§ **Exercise goal**
Turn every line below into a numbered list, skipping the blank lines and leaving out the pictures.

§ **Records supplied**
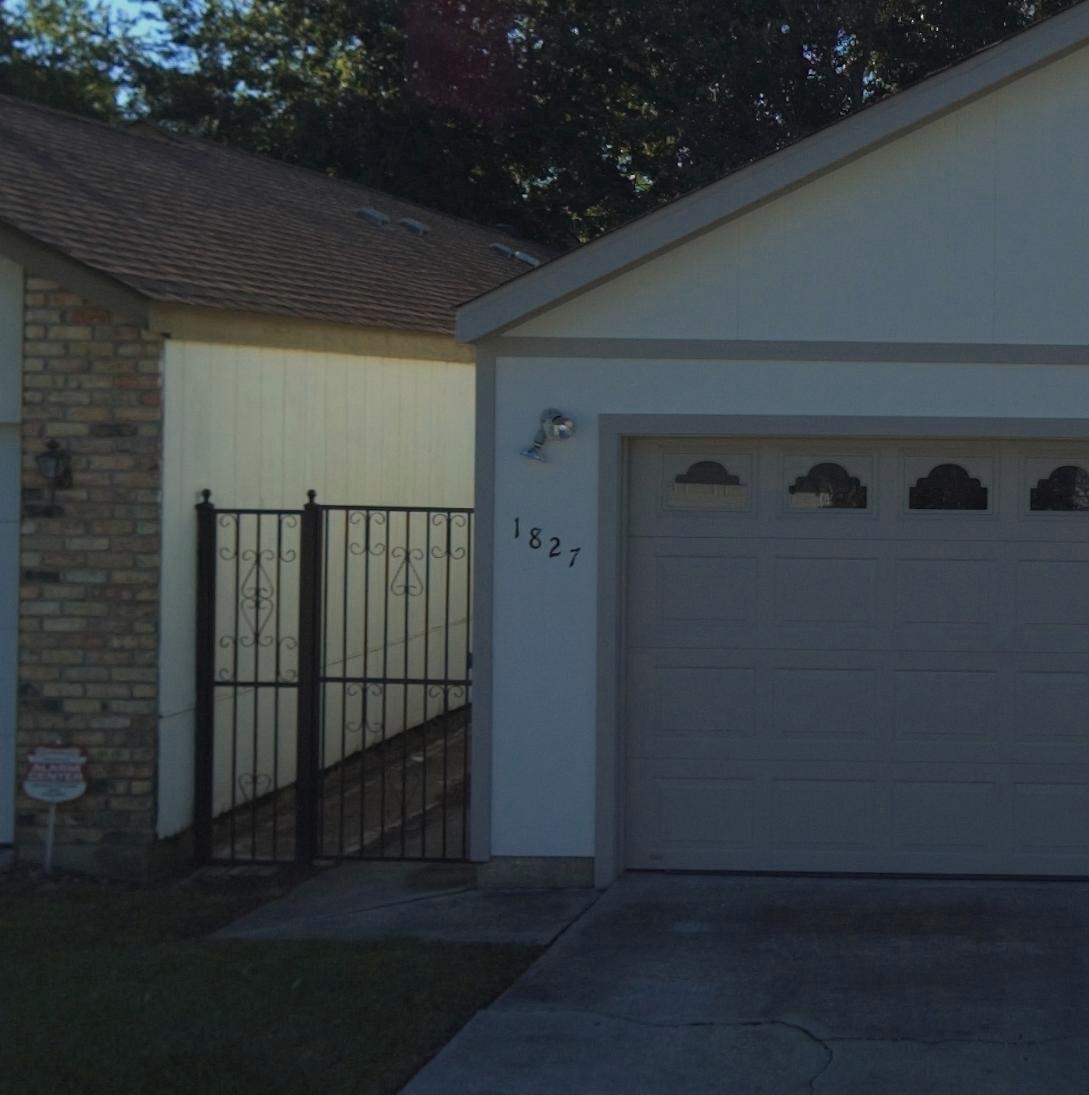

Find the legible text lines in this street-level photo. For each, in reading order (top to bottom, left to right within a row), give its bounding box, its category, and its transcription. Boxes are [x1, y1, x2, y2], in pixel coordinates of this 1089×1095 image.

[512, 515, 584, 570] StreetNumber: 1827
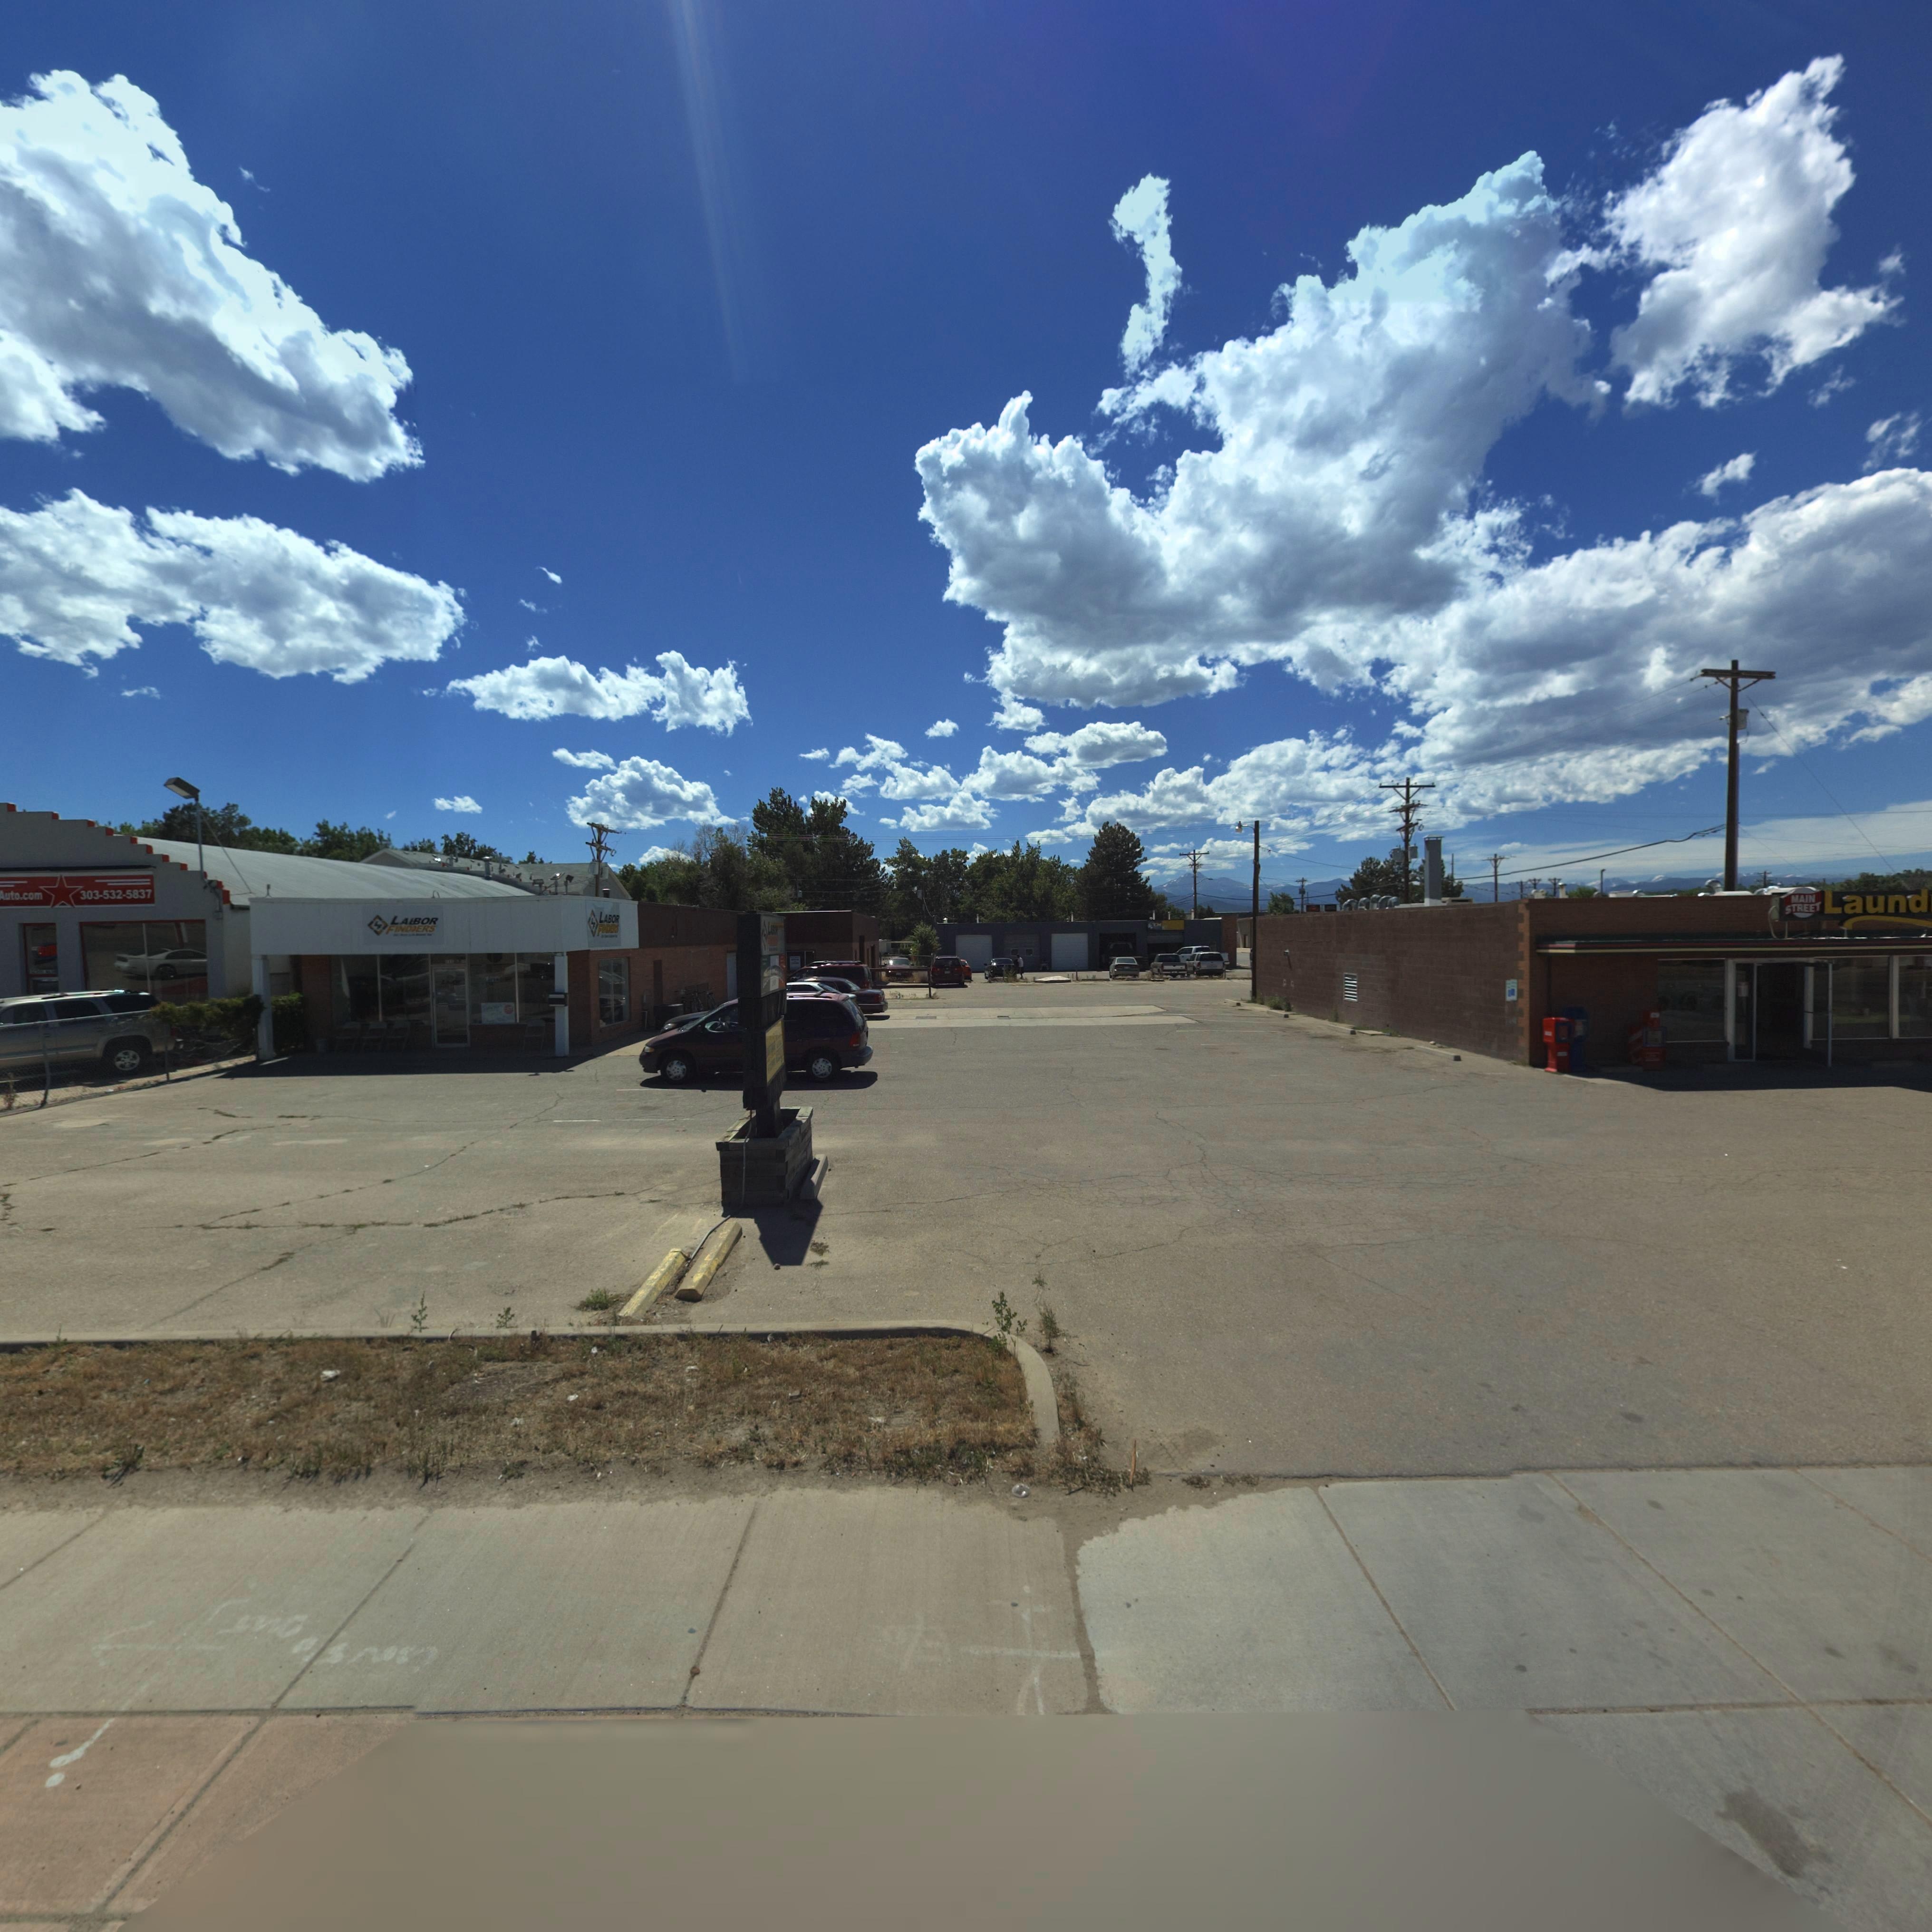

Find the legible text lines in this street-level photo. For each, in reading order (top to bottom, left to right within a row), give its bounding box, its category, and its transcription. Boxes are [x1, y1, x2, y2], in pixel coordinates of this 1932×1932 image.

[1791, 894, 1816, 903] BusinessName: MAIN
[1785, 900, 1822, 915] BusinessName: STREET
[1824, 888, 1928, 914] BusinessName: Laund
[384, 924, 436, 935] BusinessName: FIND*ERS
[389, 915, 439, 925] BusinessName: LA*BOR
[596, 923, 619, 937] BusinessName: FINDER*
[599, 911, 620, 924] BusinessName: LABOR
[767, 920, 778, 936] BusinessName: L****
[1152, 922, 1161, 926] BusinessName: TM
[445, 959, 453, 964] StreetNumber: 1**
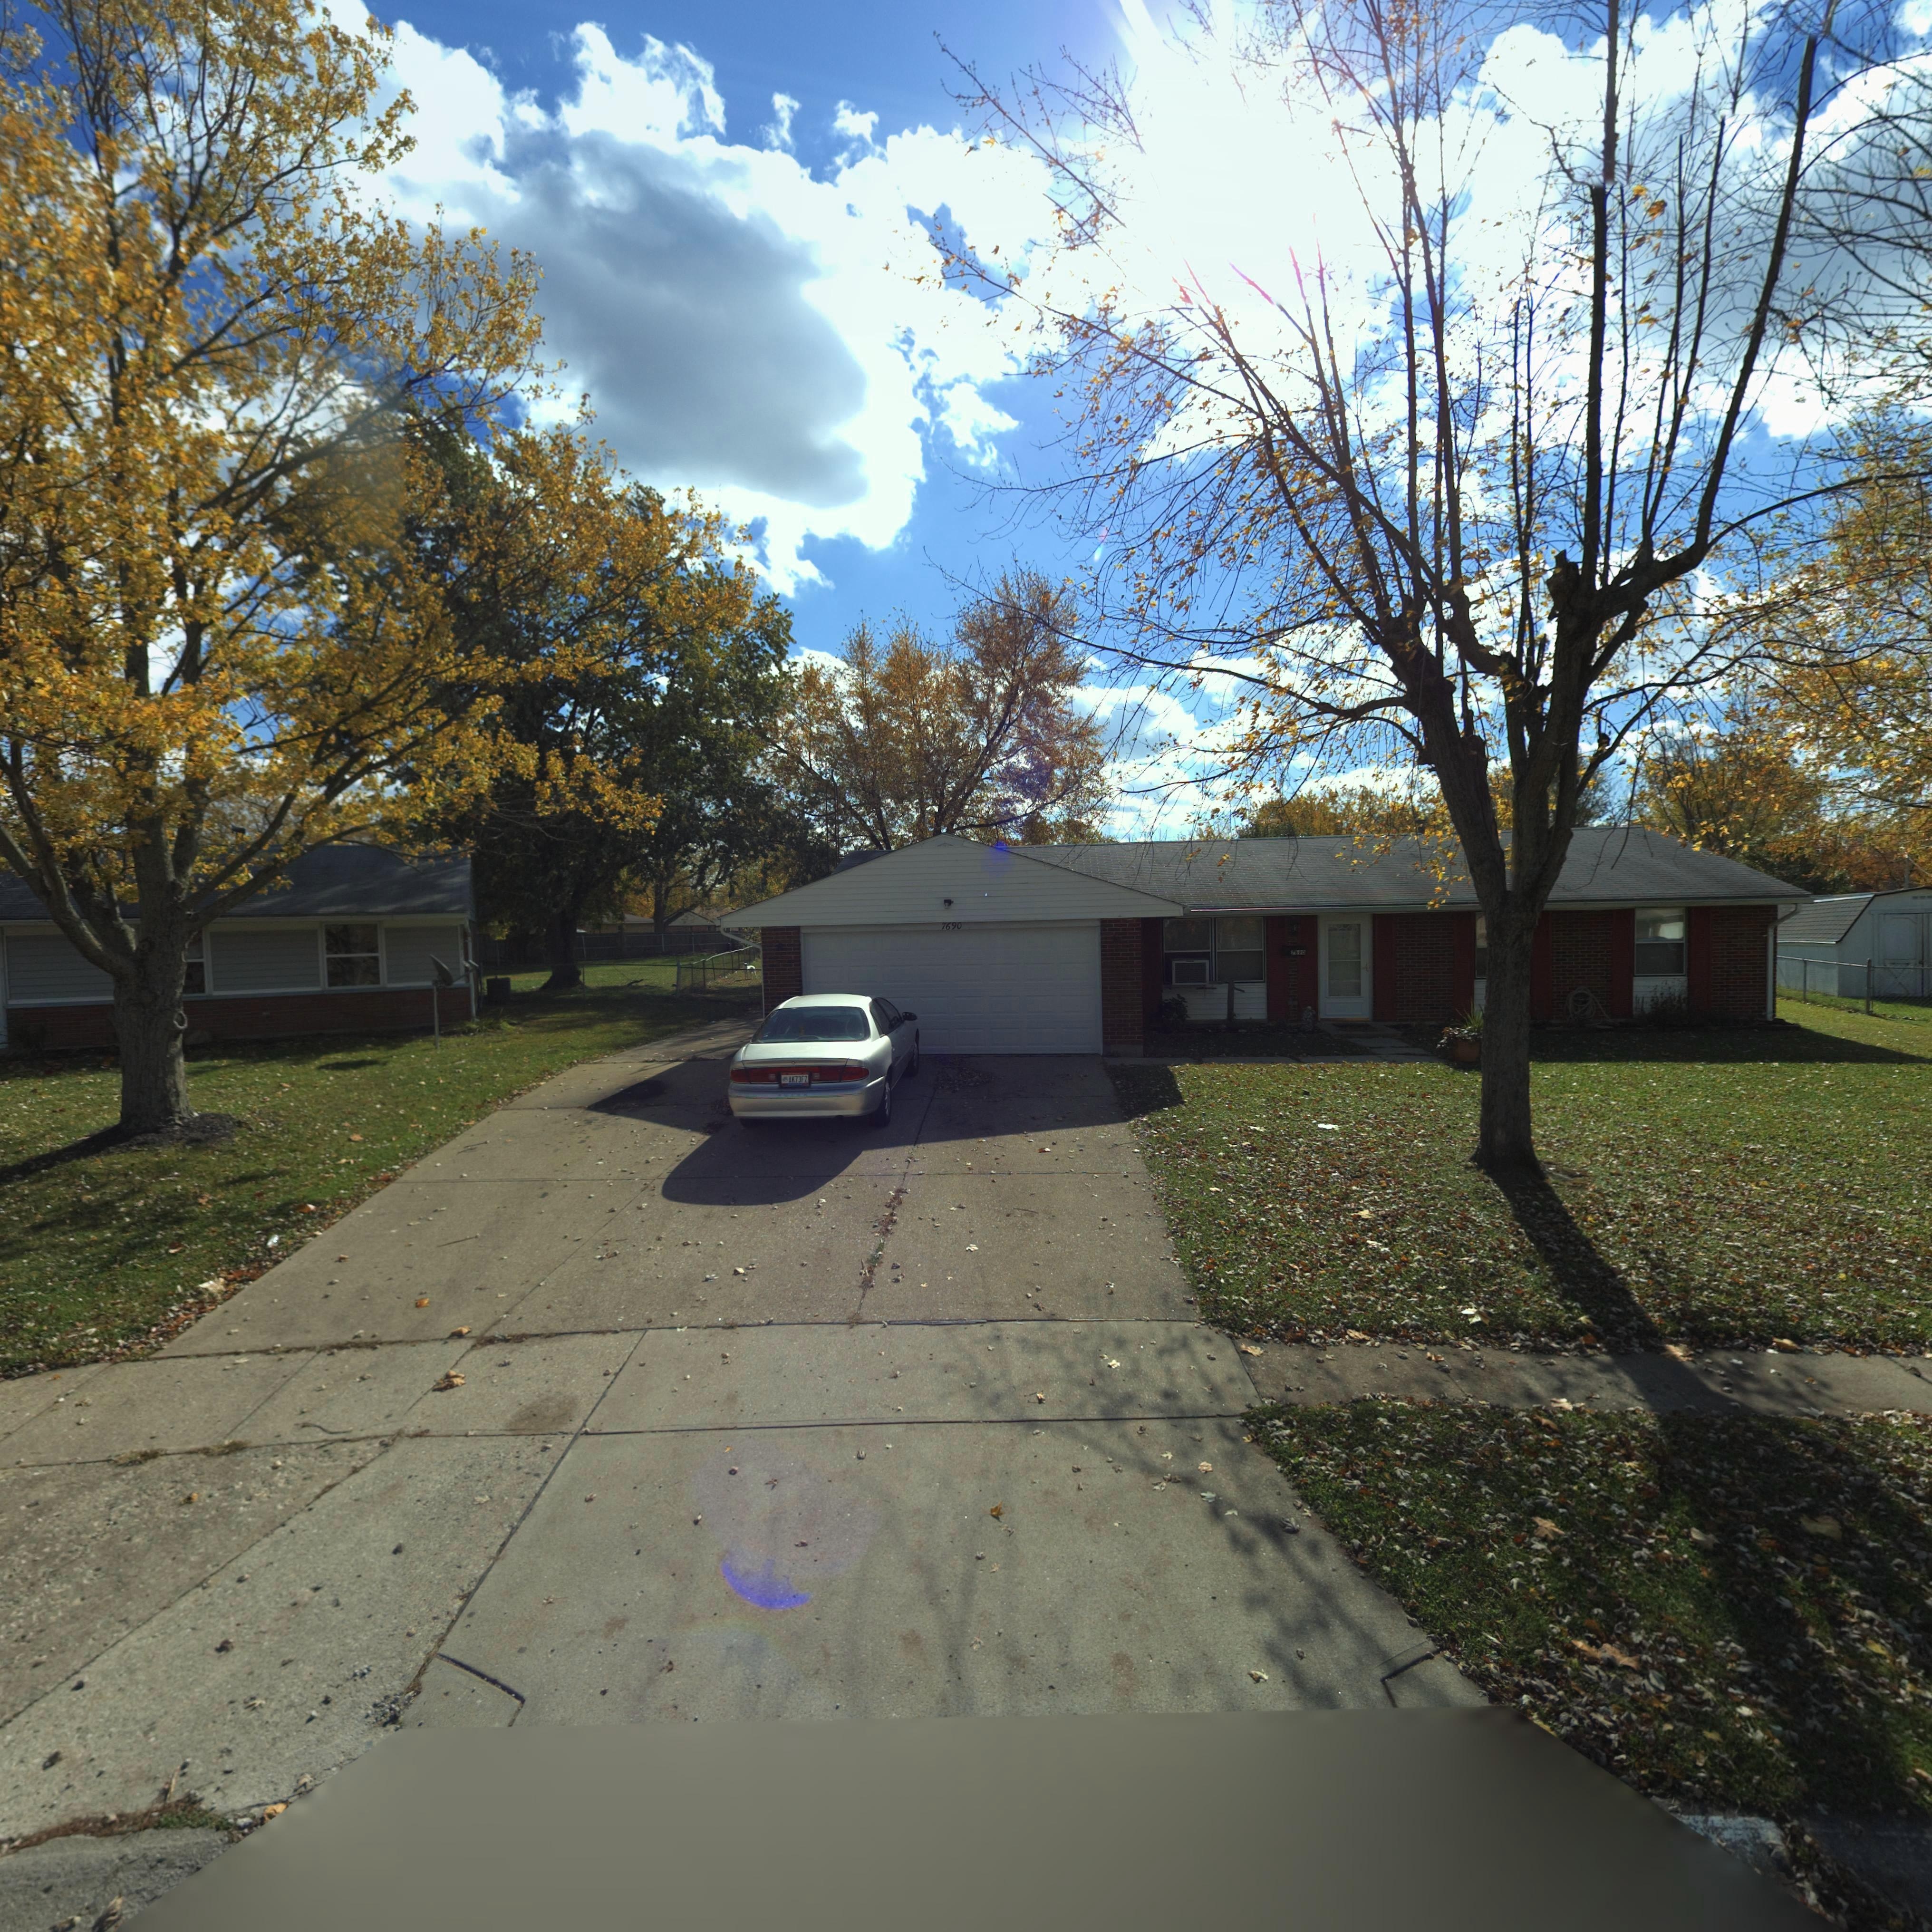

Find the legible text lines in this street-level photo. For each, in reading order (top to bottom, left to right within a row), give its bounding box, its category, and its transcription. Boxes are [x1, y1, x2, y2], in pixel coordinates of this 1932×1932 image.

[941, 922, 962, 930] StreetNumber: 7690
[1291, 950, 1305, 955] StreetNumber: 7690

§ **Expected answer**
1. Find the legible text lines in this street-level photo. For each, in reading order (top to bottom, left to right within a row), give its bounding box, its category, and its transcription. Boxes are [x1, y1, x2, y2], in pixel coordinates of this 1089×1095 image.
2. [512, 515, 584, 570] StreetNumber: 1827
3. Find the legible text lines in this street-level photo. For each, in reading order (top to bottom, left to right within a row), give its bounding box, its category, and its transcription. Boxes are [x1, y1, x2, y2], in pixel coordinates of this 1932×1932 image.
4. [1791, 894, 1816, 903] BusinessName: MAIN
5. [1785, 900, 1822, 915] BusinessName: STREET
6. [1824, 888, 1928, 914] BusinessName: Laund
7. [384, 924, 436, 935] BusinessName: FIND*ERS
8. [389, 915, 439, 925] BusinessName: LA*BOR
9. [596, 923, 619, 937] BusinessName: FINDER*
10. [599, 911, 620, 924] BusinessName: LABOR
11. [767, 920, 778, 936] BusinessName: L****
12. [1152, 922, 1161, 926] BusinessName: TM
13. [445, 959, 453, 964] StreetNumber: 1**
14. Find the legible text lines in this street-level photo. For each, in reading order (top to bottom, left to right within a row), give its bounding box, its category, and its transcription. Boxes are [x1, y1, x2, y2], in pixel coordinates of this 1932×1932 image.
15. [941, 922, 962, 930] StreetNumber: 7690
16. [1291, 950, 1305, 955] StreetNumber: 7690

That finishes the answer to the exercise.